Dr Robin Shail
SW England granites
Cornubian Batholith and associated igneous rocks (Early Permian)
The Early Permian igneous rocks of SW England and the adjacent continental shelf form one of the major igneous provinces in the UK. The best known expression of felsic magmatism is the Cornubian Batholith, comprising composite granite plutons, stretching eastwards from beyond the Isles of Scilly, through Cornwall, to Dartmoor in Devon. It is associated with subtantial rhyolite / microgranite intrusive sheets ('elvans') and the remnants of formerly more extensive rhyolite lavas and pyroclastic rocks. The smaller and separate Haig Fras Batholith crops out on the sea floor almost 100 km NW of the Isles of Scilly.

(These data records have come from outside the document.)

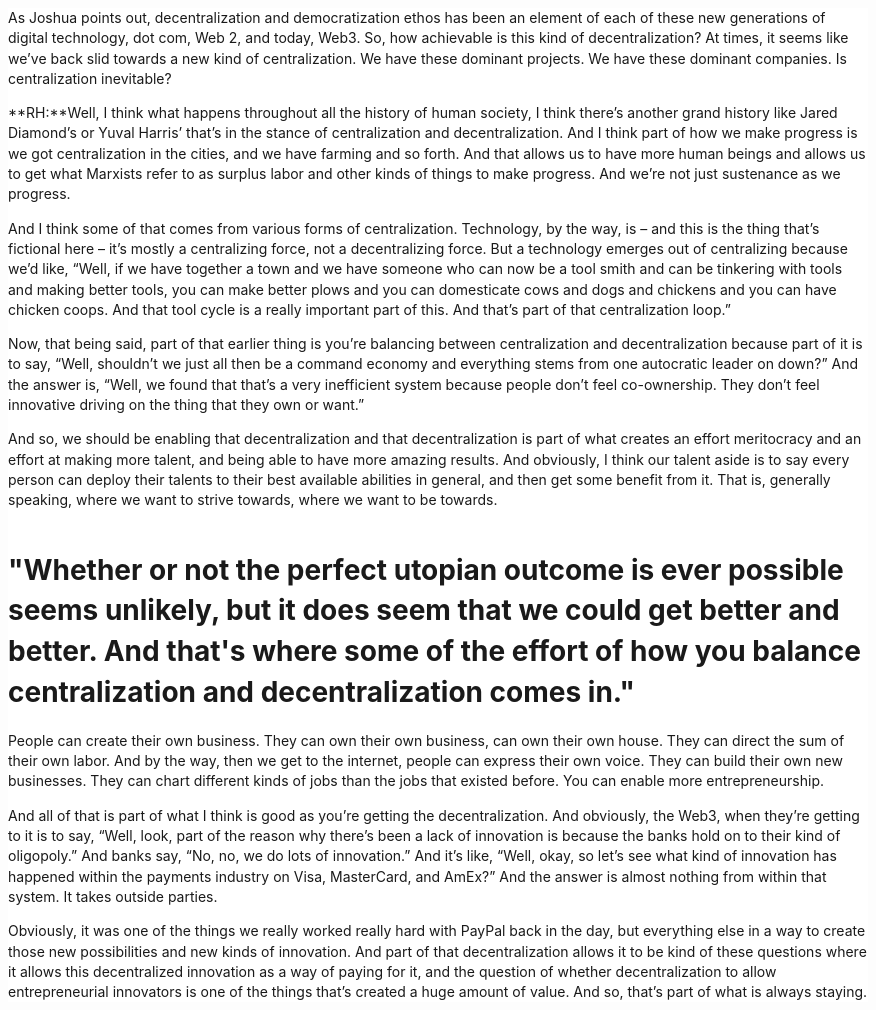 As Joshua points out, decentralization and democratization ethos has been an element of each of these new generations of digital technology, dot com, Web 2, and today, Web3. So, how achievable is this kind of decentralization? At times, it seems like we’ve back slid towards a new kind of centralization. We have these dominant projects. We have these dominant companies. Is centralization inevitable?

**RH:**Well, I think what happens throughout all the history of human society, I think there’s another grand history like Jared Diamond’s or Yuval Harris’ that’s in the stance of centralization and decentralization. And I think part of how we make progress is we got centralization in the cities, and we have farming and so forth. And that allows us to have more human beings and allows us to get what Marxists refer to as surplus labor and other kinds of things to make progress. And we’re not just sustenance as we progress.

And I think some of that comes from various forms of centralization. Technology, by the way, is – and this is the thing that’s fictional here – it’s mostly a centralizing force, not a decentralizing force. But a technology emerges out of centralizing because we’d like, “Well, if we have together a town and we have someone who can now be a tool smith and can be tinkering with tools and making better tools, you can make better plows and you can domesticate cows and dogs and chickens and you can have chicken coops. And that tool cycle is a really important part of this. And that’s part of that centralization loop.”

Now, that being said, part of that earlier thing is you’re balancing between centralization and decentralization because part of it is to say, “Well, shouldn’t we just all then be a command economy and everything stems from one autocratic leader on down?” And the answer is, “Well, we found that that’s a very inefficient system because people don’t feel co-ownership. They don’t feel innovative driving on the thing that they own or want.”

And so, we should be enabling that decentralization and that decentralization is part of what creates an effort meritocracy and an effort at making more talent, and being able to have more amazing results. And obviously, I think our talent aside is to say every person can deploy their talents to their best available abilities in general, and then get some benefit from it. That is, generally speaking, where we want to strive towards, where we want to be towards.

# "Whether or not the perfect utopian outcome is ever possible seems unlikely, but it does seem that we could get better and better. And that's where some of the effort of how you balance centralization and decentralization comes in."

People can create their own business. They can own their own business, can own their own house. They can direct the sum of their own labor. And by the way, then we get to the internet, people can express their own voice. They can build their own new businesses. They can chart different kinds of jobs than the jobs that existed before. You can enable more entrepreneurship.

And all of that is part of what I think is good as you’re getting the decentralization. And obviously, the Web3, when they’re getting to it is to say, “Well, look, part of the reason why there’s been a lack of innovation is because the banks hold on to their kind of oligopoly.” And banks say, “No, no, we do lots of innovation.” And it’s like, “Well, okay, so let’s see what kind of innovation has happened within the payments industry on Visa, MasterCard, and AmEx?” And the answer is almost nothing from within that system. It takes outside parties.

Obviously, it was one of the things we really worked really hard with PayPal back in the day, but everything else in a way to create those new possibilities and new kinds of innovation. And part of that decentralization allows it to be kind of these questions where it allows this decentralized innovation as a way of paying for it, and the question of whether decentralization to allow entrepreneurial innovators is one of the things that’s created a huge amount of value. And so, that’s part of what is always staying.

Contemporaneous mafic igneous rocks
Less well known are the mafic igneous rocks that occur: (1) around Exeter, at or near the base of Permian post-Variscan sedimentary successions (lamprophyre and basalt lavas / sills), (2) in the pre-Permian Variscan basement further west (lamprophyre dykes), and (3) within the Permian post-Variscan sedimentary basins of the western English Channel and SW Approaches.
Why do the granites occur where they do and how was so much magma generated ?

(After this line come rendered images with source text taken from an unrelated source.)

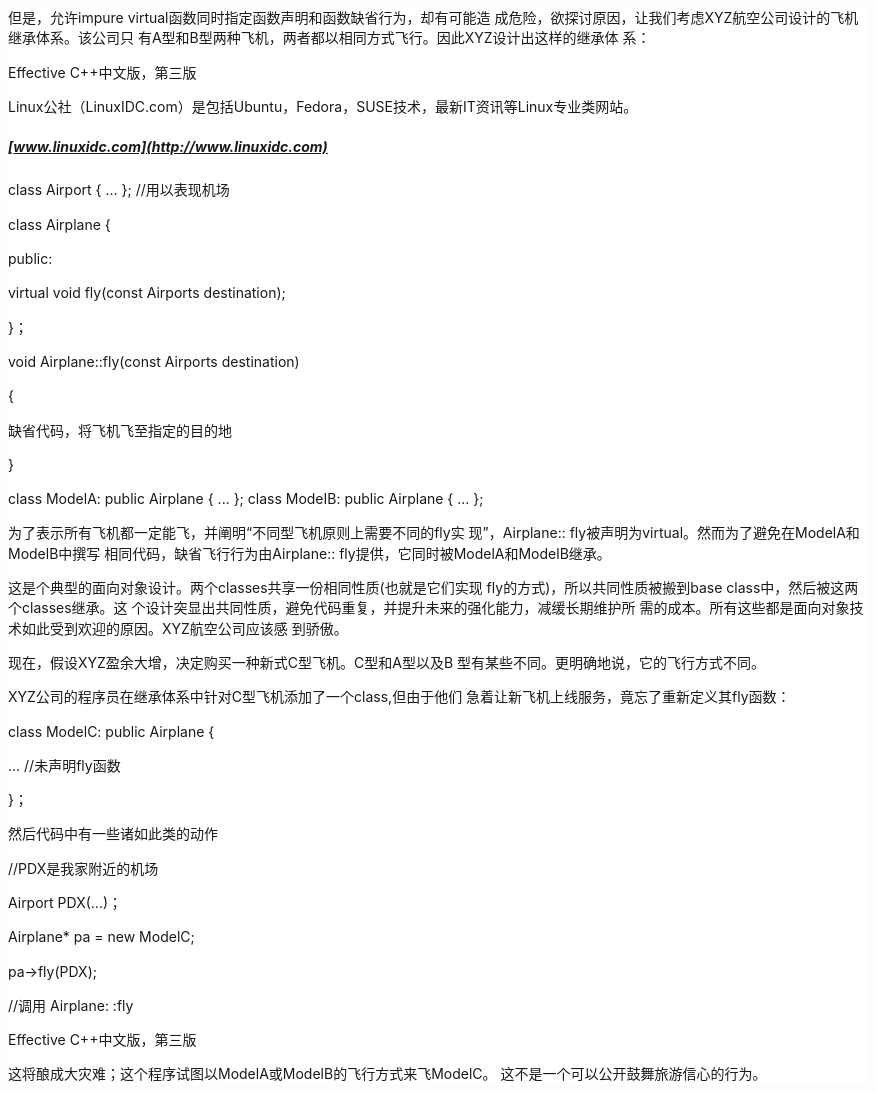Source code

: 但是，允许impure virtual函数同时指定函数声明和函数缺省行为，却有可能造 成危险，欲探讨原因，让我们考虑XYZ航空公司设计的飞机继承体系。该公司只 有A型和B型两种飞机，两者都以相同方式飞行。因此XYZ设计出这样的继承体 系：

Effective C++中文版，第三版

Linux公社（LinuxIDC.com）是包括Ubuntu，Fedora，SUSE技术，最新IT资讯等Linux专业类网站。



##### [www.linuxidc.com](http://www.linuxidc.com)

class Airport { ... };    //用以表现机场

class Airplane {

public:

virtual void fly(const Airports destination);

}；

void Airplane::fly(const Airports destination)

{

缺省代码，将飞机飞至指定的目的地

}

class ModelA: public Airplane { ... }; class ModeIB: public Airplane { ... };

为了表示所有飞机都一定能飞，并阐明“不同型飞机原则上需要不同的fly实 现”，Airplane:: fly被声明为virtual。然而为了避免在ModelA和ModelB中撰写 相同代码，缺省飞行行为由Airplane:: fly提供，它同时被ModelA和ModelB继承。

这是个典型的面向对象设计。两个classes共享一份相同性质(也就是它们实现 fly的方式)，所以共同性质被搬到base class中，然后被这两个classes继承。这 个设计突显出共同性质，避免代码重复，并提升未来的强化能力，减缓长期维护所 需的成本。所有这些都是面向对象技术如此受到欢迎的原因。XYZ航空公司应该感 到骄傲。

现在，假设XYZ盈余大增，决定购买一种新式C型飞机。C型和A型以及B 型有某些不同。更明确地说，它的飞行方式不同。

XYZ公司的程序员在继承体系中针对C型飞机添加了一个class,但由于他们 急着让新飞机上线服务，竟忘了重新定义其fly函数：

class ModelC: public Airplane {

...    //未声明fly函数

}；

然后代码中有一些诸如此类的动作

//PDX是我家附近的机场



Airport PDX(...)；

Airplane* pa = new ModelC;

pa->fly(PDX);



//调用 Airplane: :fly

Effective C++中文版，第三版

这将酿成大灾难；这个程序试图以ModelA或ModelB的飞行方式来飞ModelC。 这不是一个可以公开鼓舞旅游信心的行为。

Magmas were generated episodically over a 20 Ma period from c. 292 to 270 Ma, primarily by extensional thinning of continental lithosphere previously thickened during Variscan convergence. Mafic igneous rocks resulted from mantle partial melting and felsic igneous rocks largely by partial melting of the lower crust, albeit strongly influenced by underplating / emplacement of mantle-derived melts. Felsic magmatism was restricted to relatively narrow zones in the immediate lower plate / footwall of the Rhenohercynian / Rheic suture (generating the Cornubian Batholith) and the frontal segment of the Bristol Channel Fault Zone (generating the Haig Fras Batholith). The thermal evolution of the lithosphere and onset of partial melting was controlled by superposition of post-Variscan extension and Variscan convergence (figure above).

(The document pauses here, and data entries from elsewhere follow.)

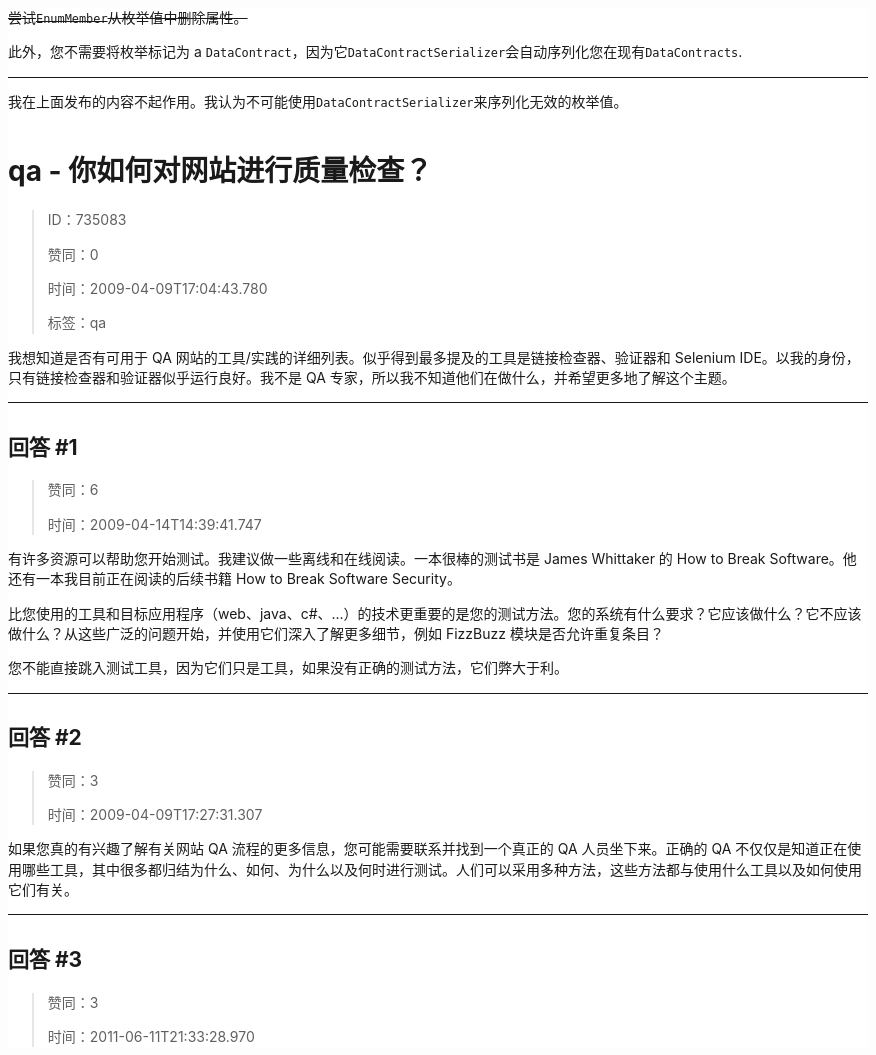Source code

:~~尝试`EnumMember`从枚举值中删除属性。~~

此外，您不需要将枚举标记为 a `DataContract`，因为它`DataContractSerializer`会自动序列化您在现有`DataContracts`.

* * *

我在上面发布的内容不起作用。我认为不可能使用`DataContractSerializer`来序列化无效的枚举值。

# qa - 你如何对网站进行质量检查？

> ID：735083
> 
> 赞同：0
> 
> 时间：2009-04-09T17:04:43.780
> 
> 标签：qa

我想知道是否有可用于 QA 网站的工具/实践的详细列表。似乎得到最多提及的工具是链接检查器、验证器和 Selenium IDE。以我的身份，只有链接检查器和验证器似乎运行良好。我不是 QA 专家，所以我不知道他们在做什么，并希望更多地了解这个主题。

* * *

## 回答 #1

> 赞同：6
> 
> 时间：2009-04-14T14:39:41.747

有许多资源可以帮助您开始测试。我建议做一些离线和在线阅读。一本很棒的测试书是 James Whittaker 的 How to Break Software。他还有一本我目前正在阅读的后续书籍 How to Break Software Security。

比您使用的工具和目标应用程序（web、java、c#、...）的技术更重要的是您的测试方法。您的系统有什么要求？它应该做什么？它不应该做什么？从这些广泛的问题开始，并使用它们深入了解更多细节，例如 FizzBu​​zz 模块是否允许重复条目？

您不能直接跳入测试工具，因为它们只是工具，如果没有正确的测试方法，它们弊大于利。

* * *

## 回答 #2

> 赞同：3
> 
> 时间：2009-04-09T17:27:31.307

如果您真的有兴趣了解有关网站 QA 流程的更多信息，您可能需要联系并找到一个真正的 QA 人员坐下来。正确的 QA 不仅仅是知道正在使用哪些工具，其中很多都归结为什么、如何、为什么以及何时进行测试。人们可以采用多种方法，这些方法都与使用什么工具以及如何使用它们有关。

* * *

## 回答 #3

> 赞同：3
> 
> 时间：2011-06-11T21:33:28.970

Work undertaken with others includes recognition of the role of extensional tectonics and mantle melting in lamprophyre and granite generation within the province (Shail and Wilkinson, 1994; Shail et al., 2003; Dupuis et al., 2015; Dupuis et al., 2016; Simons et al., 2016), characterisation of composite granite plutons (Powell et al., 1999; Salmon and Shail, 1999; Simons et al., 2016) and aplite-pegmatite sheets (Breiter et al., 2018), magmatic state fabric development (Kratinová et al., 2003; Kratinová et al., 2010), contact aureole tectonics and emplacement (Hughes et al., 2009; Pownall et al., 2012), characterisation of zircon chemistry (Breiter et al., 2016) and LA-ICPMS zircon dating (Neace et al., 2016).
The Lundy Granite (Palaeogene) . . . and now for something completely different . . . or is it?
The Lundy Granite, located in the Bristol Channel off the north Devon coast, forms part of the Lundy Igneous Complex, and is the southernmost substantive expression of magmatism within the British-Irish Palaeogene Igneous Province and the wider North Atlantic Igneous Province. Charles et al. (2017) provided the first U-Pb zircon ages for the granite and confirmed a Palaeocene age (59.8 ± 0.4 – 58.4 ± 0.4 Ma). Its Qz + Pl + Kfs + Bt ± Grt ± Tpz mineralogy and peraluminous character contrasts with similar age granites farther north but are similar to the granites of the Early Permian Cornubian Batholith.
The anomalous southerly location of the Lundy Igneous Complex is probably a consequence of mantle melting arising from the superimposition of localised lithospheric extension, related to intraplate strike-slip tectonics, with the distal ancestral Icelandic plume. Granite generation primarily reflects crustal partial melting during the emplacement of mantle-derived melts. The peraluminous character indicates a fundamental crustal source control between contrasting peri-Gondwanan (Lundy) and Laurentian basement provinces farther north.